Halfback Roger Grimes of Penn State is the kind of player central casting might have dreamed up to play the All-American boy in a football film. Says Coach Rip Engle, who does not make his pay as a Hollywood agent: "He's a very down-to-earth boy—polite, studious, good character, religious, wonderful home life, small high school, good athlete—simply one heck of a fine boy." This answer to a movie coach's prayers, or Rip Engle's, for that matter, grew up within a long forward pass of Penn State, in the old iron-mining hamlet of Cornwall. ("I'm the first graduate of Cornwall ever to play big-time football," says Grimes. "Football is second to education for me, but I wanted to prove I could make it.") At Cornwall High, Grimes was the State Class-B shotput champion, the football captain and, of course, class and student council president. As a senior he gained 1,132 yards in 135 tries and scored 102 points. In last year's Big 33 game between the best Pennsylvania and Texas schoolboys, he averaged nine yards a carry and, in Penn State's only two freshman games last fall, rushed for 214 yards, caught two passes for 65 more yards and scored three touchdowns. Slightly below six feet and weighing 210 pounds, Grimes has good speed and plenty of power, as well as an ability to find a hole in the line and get through it quickly. But what makes him something special on the football field is his exceptional balance. "Roger can be knocked off stride and sent stumbling from a would-be tackier, keep his feet and on the very next step be going full speed again," says Backfield Coach Joe Paterno.

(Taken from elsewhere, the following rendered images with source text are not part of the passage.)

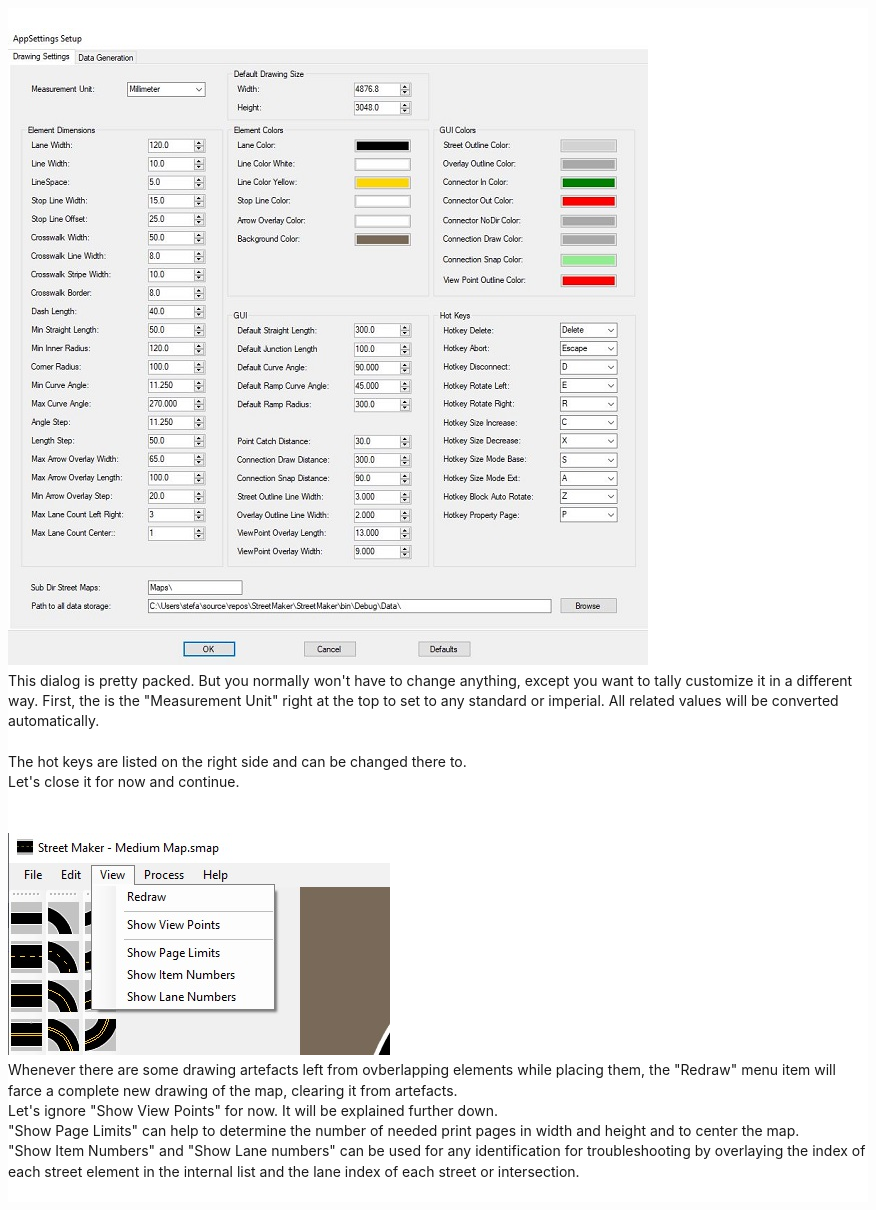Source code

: <br><img src="assets/images/streetmaker/24-settings.jpg"/><br>
This dialog is pretty packed. But you normally won't have to change anything, except you want to tally customize it in a different way. First, the is the "Measurement Unit" right at the top to set to any standard or imperial. All related values will be converted automatically.<br><br>
The hot keys are listed on the right side and can be changed there to.<br>
Let's close it for now and continue.
<br><br>
<br><img src="assets/images/streetmaker/25-view.jpg"/><br>
Whenever there are some drawing artefacts left from ovberlapping elements while placing them, the "Redraw" menu item will farce a complete new drawing of the map, clearing it from artefacts.<br>
Let's ignore "Show View Points" for now. It will be explained further down.<br>
"Show Page Limits" can help to determine the number of needed print pages in width and height and to center the map.<br>
"Show Item Numbers" and "Show Lane numbers" can be used for any identification for troubleshooting by overlaying the index of each street element in the internal list and the lane index of each street or intersection.
<br><br>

A back who may be as good as Grimes is Boston College's Brendan McCarthy, but he is more in the Frank Merriwell mold. McCarthy was a high school All-America in both football and basketball at DeMatha High in Washington, D.C. and was considered such an outstanding prospect in each sport that he received 170 scholarship offers in football and 35 for basketball. No one else really had a chance at him, though, since his father played football for BC—in the mid-'30s—and Brendan wanted a Jesuit education. A 6-foot-3 215-pounder, McCarthy was listed as BC's fourth fullback when spring training started, but by the time it was over, he was No. 1. "Brendan's biggest assets," says Boston College Coach Jim Miller, "are his size and his strength. He's very strong and he has that power step to move him away from a tackier when he's getting hit. It often takes two or three men to haul him down."
Among those who will try to bring down McCarthy and Grimes this season will be Linebacker Larry Csonka of Syracuse. Other sophs worth watching are Pittsburgh's split end, Bob Longo, Tackle Don Roberts of Army and Penn Quarterback Bill Creeden.